While several factors may contribute to irregular skin pigmentation, the condition often results from repeated episodes of sunburn, notes MedlinePlus. The look of patchy or mottled skin stems from an overproduction of the skin pigment known as melanin, which your body produces as a defense against the sun’s UV rays. Uneven production of melanin results in uneven skin tone. Unlike a temporary sunburn, it may take several years of sun exposure before skin discoloration begins to occur.

Types of Irregular Pigmentation

Whether it appears in patches or in larger swaths of color, the general term for discoloration due to sunburn is known as hyperpigmentation. Hyperpigmentation simply means that your skin has produced an excess of melanin. As their formal name, solar lentigines, suggests, liver spots have been connected to frequent UV exposure on the face, back, hands and other exposed parts of your body. The so-called "mask of pregnancy," melasma, may be worsened by sun damage. Poikiloderma is most often seen in older women, notes the Mayo Clinic.
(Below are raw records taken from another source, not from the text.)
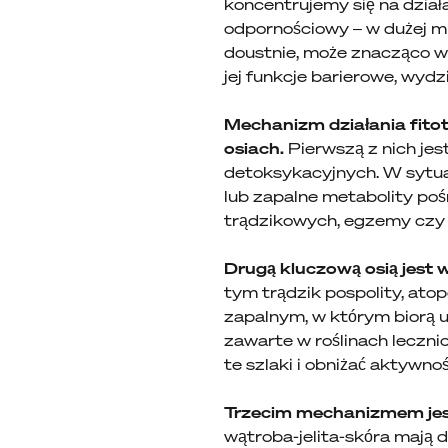
koncentrujemy się na działa
odpornościowy – w dużej mi
doustnie, może znacząco wp
jej funkcje barierowe, wydz
Mechanizm działania fitot
osiach.
Pierwszą z nich jes
detoksykacyjnych. W sytuacj
lub zapalne metabolity po
trądzikowych, egzemy czy 
Drugą kluczową osią jest 
tym trądzik pospolity, ato
zapalnym, w którym biorą ud
zawarte w roślinach lecznic
te szlaki i obniżać aktywn
Trzecim mechanizmem jest 
wątroba-jelita-skóra mają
Skin discoloration often shows itself uneven patches, giving the skin a mottled appearance. While fair-skinned people are more likely to develop the condition, darker skins may also suffer dark brown patches as a result of sun damage, notes the Mayo Clinic. The uneven pigmentation may be paired with premature wrinkles and broken blood vessels on the face, which are also related to sun exposure. Because sunburns often result from a day at the beach, liver spots may appear on any part of your body exposed while wearing a bathing suit, such as your back. They are generally rounded and brown. Poikiloderma marks tend to be reddish-brown, and appear on the neck and cheeks. Melasma shows itself as large, dark facial patches.

Aggravating Factors

Sunburns resulting in uneven skin pigmentation are more likely to occur when paired with certain other factors. The medication psoralens may trigger hyperpigmentation after a sunburn. A condition known as photodermatitis, the acute sensitivity to sunlight, can result in uneven pigmentation. Melasma may stem from a combination of sunburn and a surge in female hormones. Pregnancy may cause this hormone spike, as may birth control or hormone replacement pills. Researchers link poikiloderma to sun exposure on skin covered with perfume or cosmetics. Aging can worsen the tendency toward liver spots in people who've suffered sunburns throughout their lives.

Treatment and Prevention

Avoid exposure when the sun is at its peak strength, usually between 10 a.m. and 2 p.m. Sunglasses, full-coverage clothing and sunscreen of at least SPF 30 all help people with tendencies toward hyperpigmentation, notes MedlinePlus. Makeup may lessen the appearance of patchiness, while lotions such as hydroquinone help even out skin tone. The uneven pigmentation sometimes goes away by itself, but if not, you may opt for professional bleaching, chemical peels or laser therapy.

Additional Causes

Even when not combined with sunburn, other factors may cause uneven pigmentation. Among them are injury, inherited tendencies toward patchy skin, medication and hormone fluctuations, notes MedlinePlus. Conditions that affect your blood vessels, or bacterial growths such as ringworm, may also cause dark patches. A dermatologist can determine whether your condition is related to sun damage. It’s critical to see a doctor to rule out cancerous skin conditions. Seek medical help if you develop raised growths, or if the patchiness spreads or turns darker.